# Transformations math help

1. Mar 14, 2013

### andrewkg

Q
Applying a horizontal stretch by a factor of k (where k is a constant such that k>1) to f(x)=lnx is equivalent to applying what shift to f? Give both the amount and direction of the shift.

my A
so i came to the conclusion that the answers must have to do with the laws of logs. and from that i cam to the conclusion the shift = to f(kx)=ln(kx)=ln(x)+ln(k) are = so the shift of f(x) would be f(x)+ln(k).

What do you guys think?

2. Mar 14, 2013

### Fredrik

Staff Emeritus
That looks good. Of course, my understanding of what you mean by "stretch" and "shift" is based on the answer you came up with, so it's not like I could look at the problem, solve it and then compare my result to yours.

3. Mar 14, 2013

### andrewkg

Re: Transformations

Well vertical shift ment up or down the desired unit.
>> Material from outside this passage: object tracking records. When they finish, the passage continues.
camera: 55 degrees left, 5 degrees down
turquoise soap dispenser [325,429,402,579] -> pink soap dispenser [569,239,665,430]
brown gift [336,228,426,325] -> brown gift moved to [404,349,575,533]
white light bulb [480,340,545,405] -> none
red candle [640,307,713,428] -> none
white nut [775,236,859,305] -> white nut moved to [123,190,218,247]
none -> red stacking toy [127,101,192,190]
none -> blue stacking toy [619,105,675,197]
And horazontal stretches and compressions. By the desired factor. Hmm not sure how to put that. Well that basically what the book says.

4. Mar 14, 2013

### eumyang

Actually, if k > 1, then f(kx) is a horizontal shrink of f(x) by a factor of 1/k. If you want a horizontal stretch by a factor of k, with k > 1, then you should write it as
$f\left( \frac{x}{k} \right)$.

5. Mar 14, 2013

### Fredrik

Staff Emeritus
Your answer to the problem gave me more information than that. The horizontal stretch by a factor k is presumably the map $f\mapsto g$ where g is defined by g(x)=f(x/k) for all x.

6. Mar 14, 2013

### andrewkg

thanks you guys. Once again PF has saved me from a careless error.